I put a new app on my phone a while ago. It’s one of those that is supposed to help you, more precisely, help me, keep track of weight, calorie intake and exercise regimens.  (Exercise regimens… Ya, sure.) I don’t exactly know why I would want to do all of that, but evidently it might help me lose the 20 extra pounds I accumulated while hibernating last year, so I downloaded the app.

Anyway, I grabbed the app and was soon very impressed by one part of it; that was the weight tracker, which, at first, seemed pretty cool. The tracker makes a graph of your (I mean my) progress as I drop those terrible, guilty pounds. What I envisioned was the displaying of something resembling a downward-sloping Vermont hill as my disgusting-fat weight-loss progress continued over the weeks and months. Unfortunately, that is not the envisioning I seem to be producing. My graph looks like a fairly smooth road, maybe somewhere in ultra-flat Florida, with a few potholes and speed bumps here and there, although, actually, there are no potholes in Florida, so there’s that. So far, as far as that app is concerned, I’m a little disappointed.

The other ‘helpful’ area on the app is where you put into it everything you put into your mouth, and it then counts the calories for you.

Gee… how much simpler could it get than that? This all works well in theory, but I’m here to tell you that some days, you, I mean I, just cannot count calories. The app doesn’t tell you how to input the ingredients in a Chinese restaurant buffet, to say nothing of calculating the calories in that extra cheese you always order on your pizza. Those things are just parts of the great unknown. Also, nowhere at all does it mention how many slabs of homemade lasagna there actually are in a serving. That lack of information is just ridiculous. Then there is the problem of remembering to input the results every single time you innocently walk through the kitchen and end up at the refrigerator door. Geez!

Some things are just not as easy to accomplish as they are advertised to be.  For instance, with mine or any other diet app, there’s always the problem of correctly counting the calories in something like a handful of potato chips.
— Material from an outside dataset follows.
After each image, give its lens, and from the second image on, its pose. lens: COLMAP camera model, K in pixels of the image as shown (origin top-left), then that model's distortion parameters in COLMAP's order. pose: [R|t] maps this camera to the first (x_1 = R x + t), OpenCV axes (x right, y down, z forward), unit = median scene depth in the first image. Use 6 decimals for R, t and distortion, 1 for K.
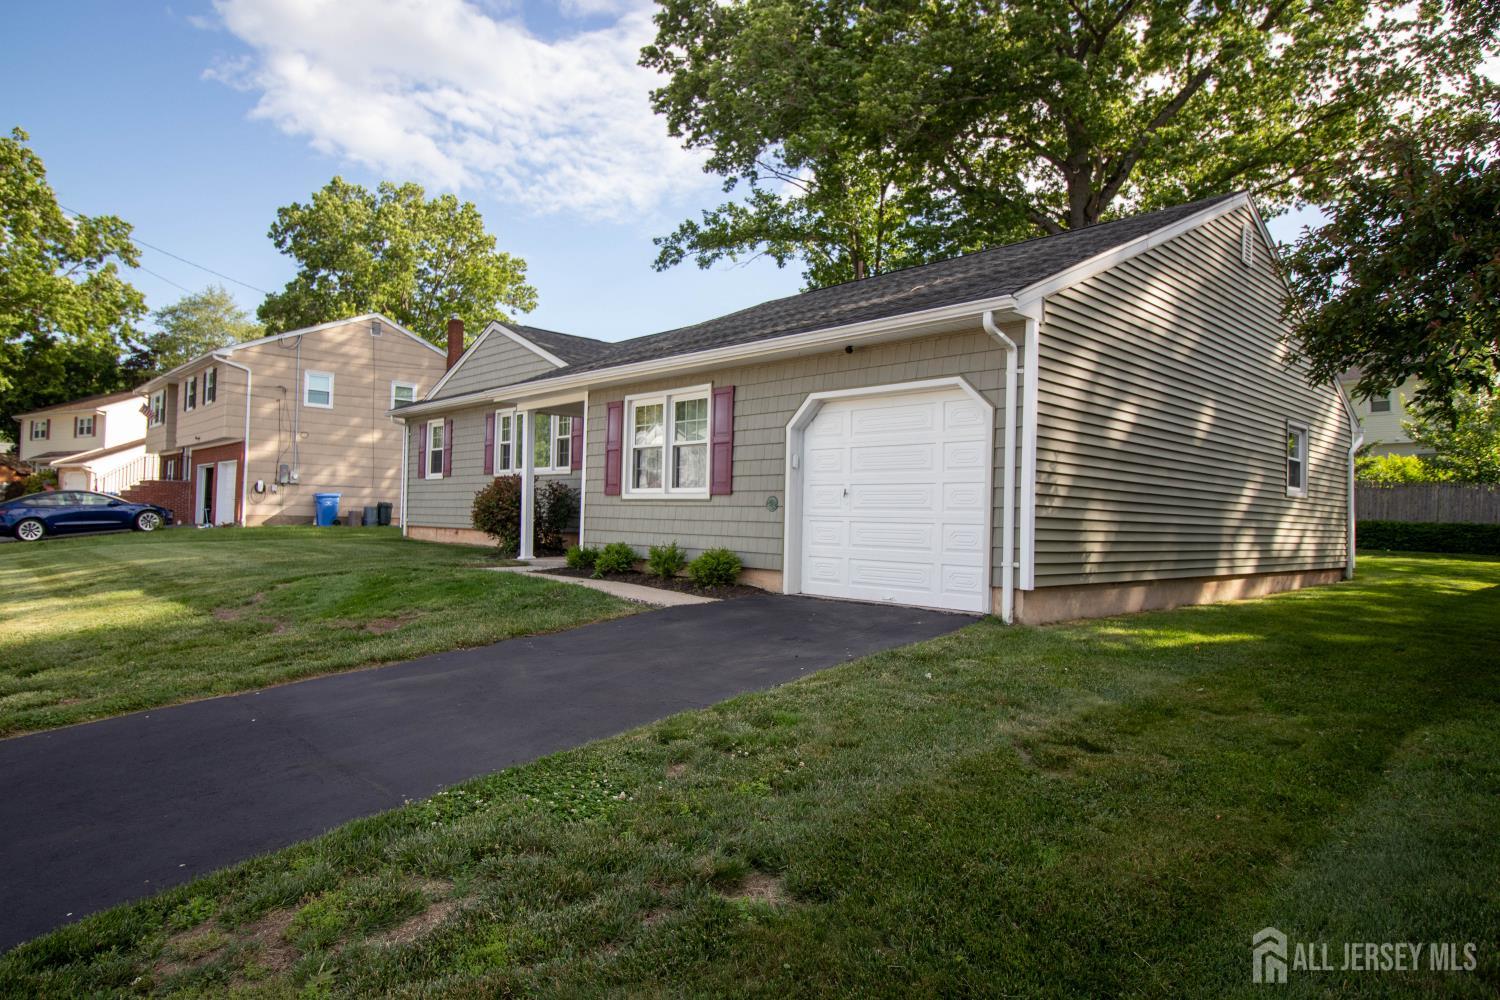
lens RADIAL K [[891.9, 0, 750.0], [0, 891.9, 500.0], [0, 0, 1]] dist [0.000194, -0.000016]
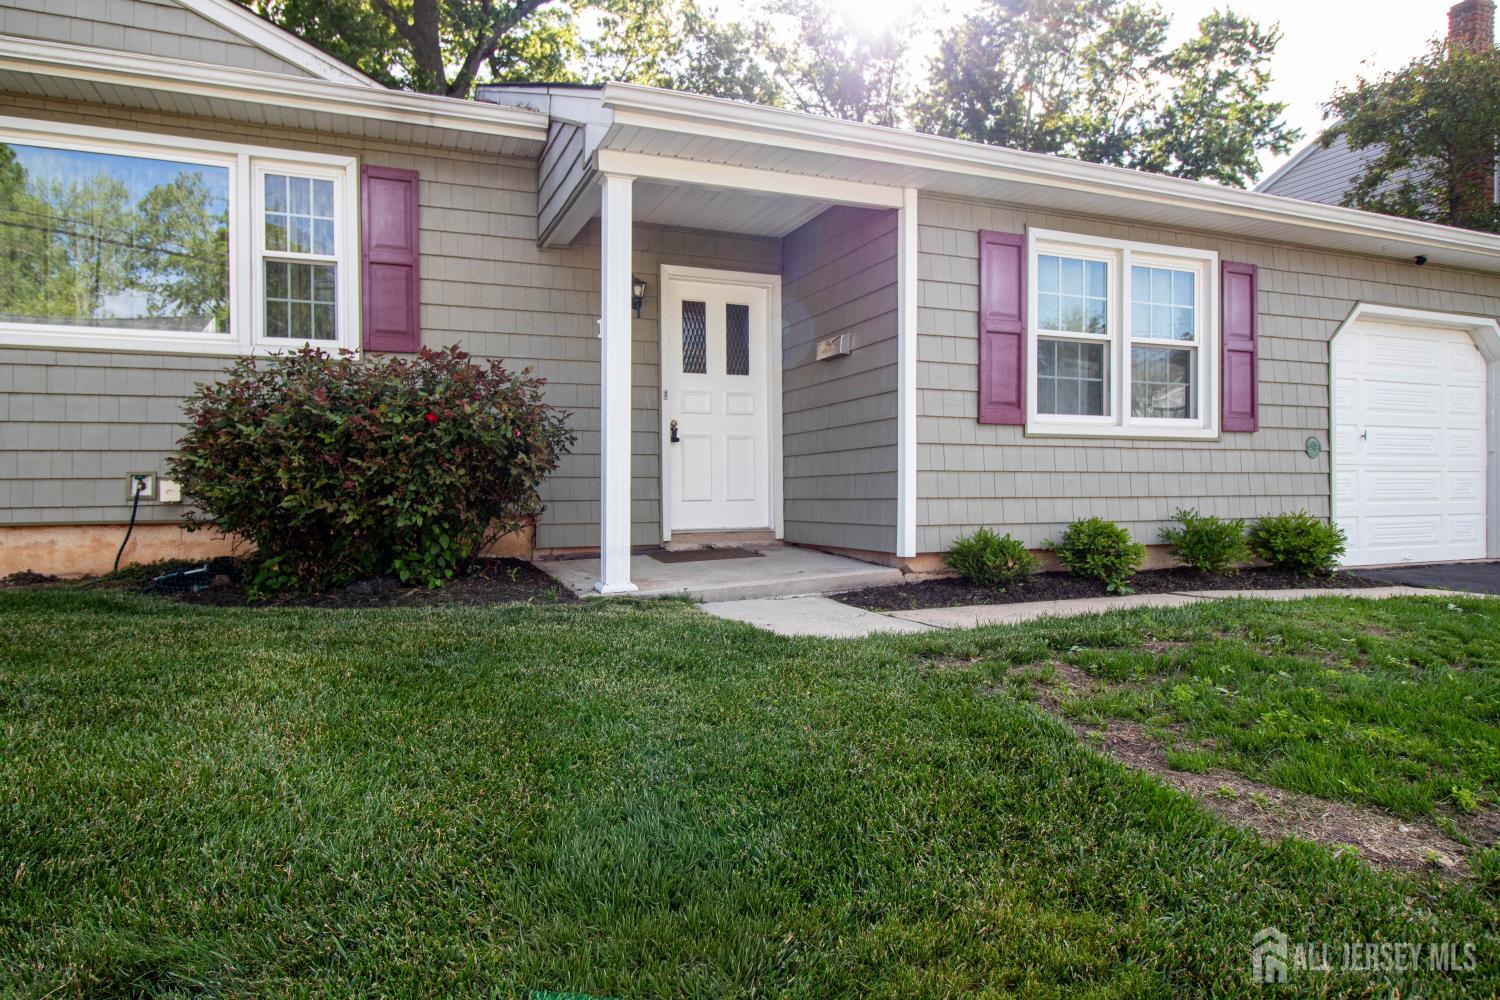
lens RADIAL K [[906.6, 0, 750.0], [0, 906.6, 500.0], [0, 0, 1]] dist [-0.000544, -0.000411]
pose [[0.355620, -0.042355, 0.933671, -0.745811], [-0.010083, 0.998741, 0.049147, 0.013887], [-0.934576, -0.026892, 0.354745, 1.062103]]
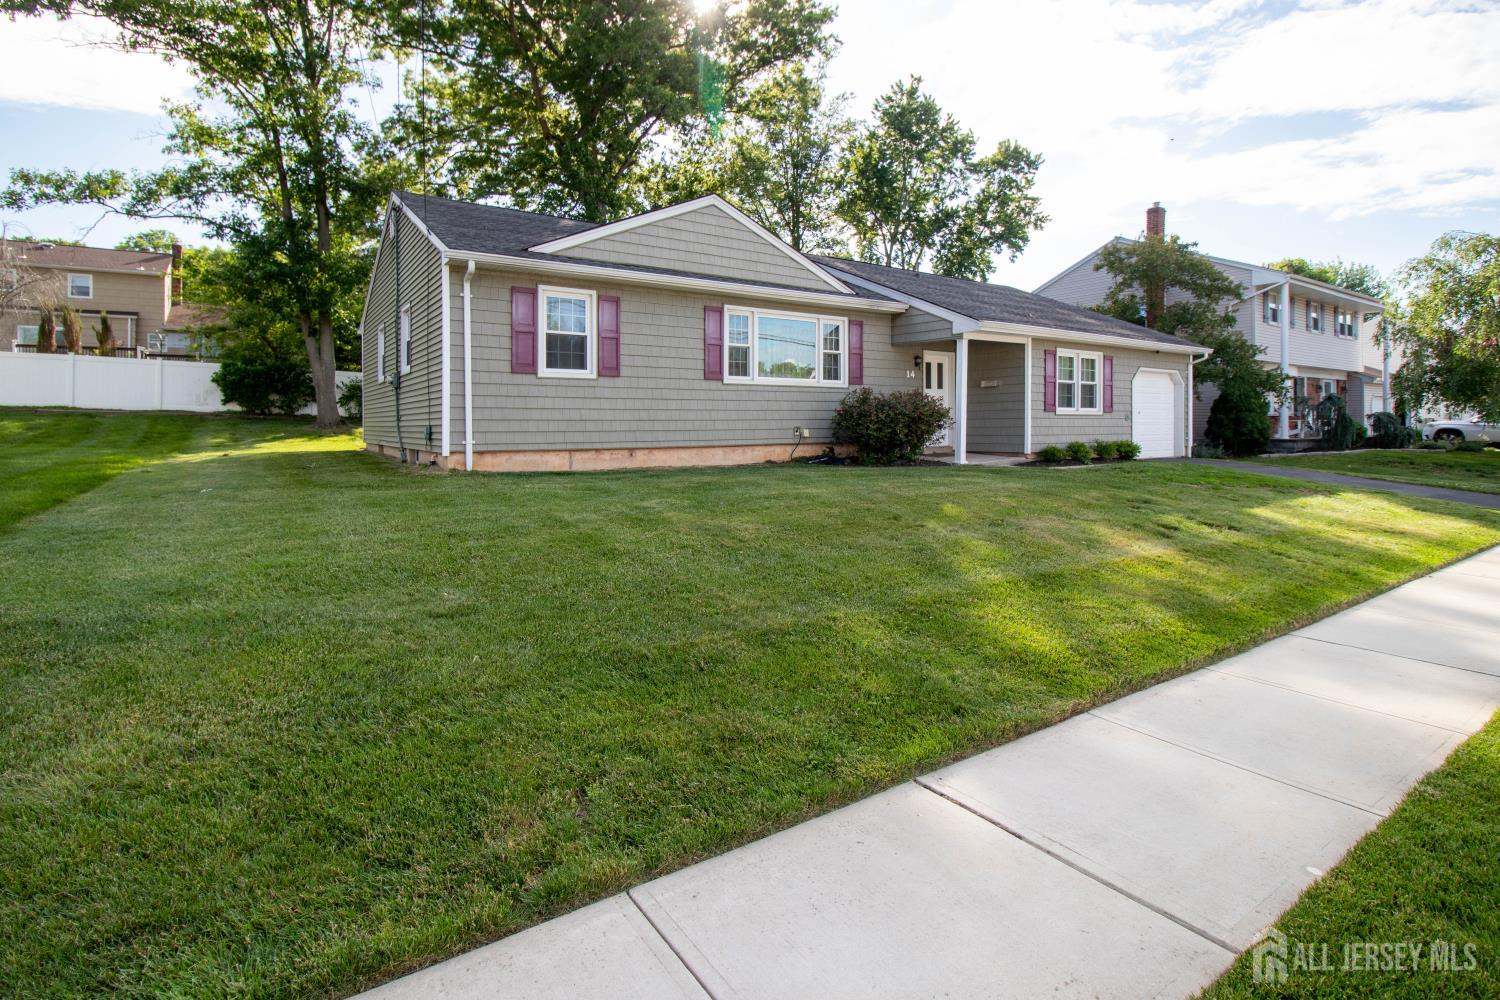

Wouldn’t that all depend on just how big the hand is? Duhhh? When dieting, are we just supposed to stop EATING potato chips? And isn’t it better to grab all the chips you can with that hand, so you don’t have to take two handfuls? Seems pretty elementary to me. When you think about it, all this counting and recording can become just impossible, and believe me, all my counting so far hasn’t done much to change that weight graph.

On the different, but somehow related subject of self-care, let me share that I’m not much for the idea of that at all. Seriously, I think most of that self-care stuff is just an excuse for being self-ISH. My parents walked a mile to school in foot-deep snowstorms, uphill both ways, without complaining. My wife and I raised our kids before the term self-care was even a thing, or deemed ‘needed’, but that’s all stuff for another column.

Yes, dietary-wise, I may seem to you to be a bit self-careless, but let’s just say that I do try to control myself somewhat, and, at least as far as food is concerned, I can pretty much resist anything except temptation.

I guess diets, like exercise bikes, only work if you stay on them, which is a bit disappointing for someone like me. Bad habits, as in the over-eating of things like chips and french-fries, are what I need to quit. But now I’m confused. Think about it. Isn’t quitting for losers?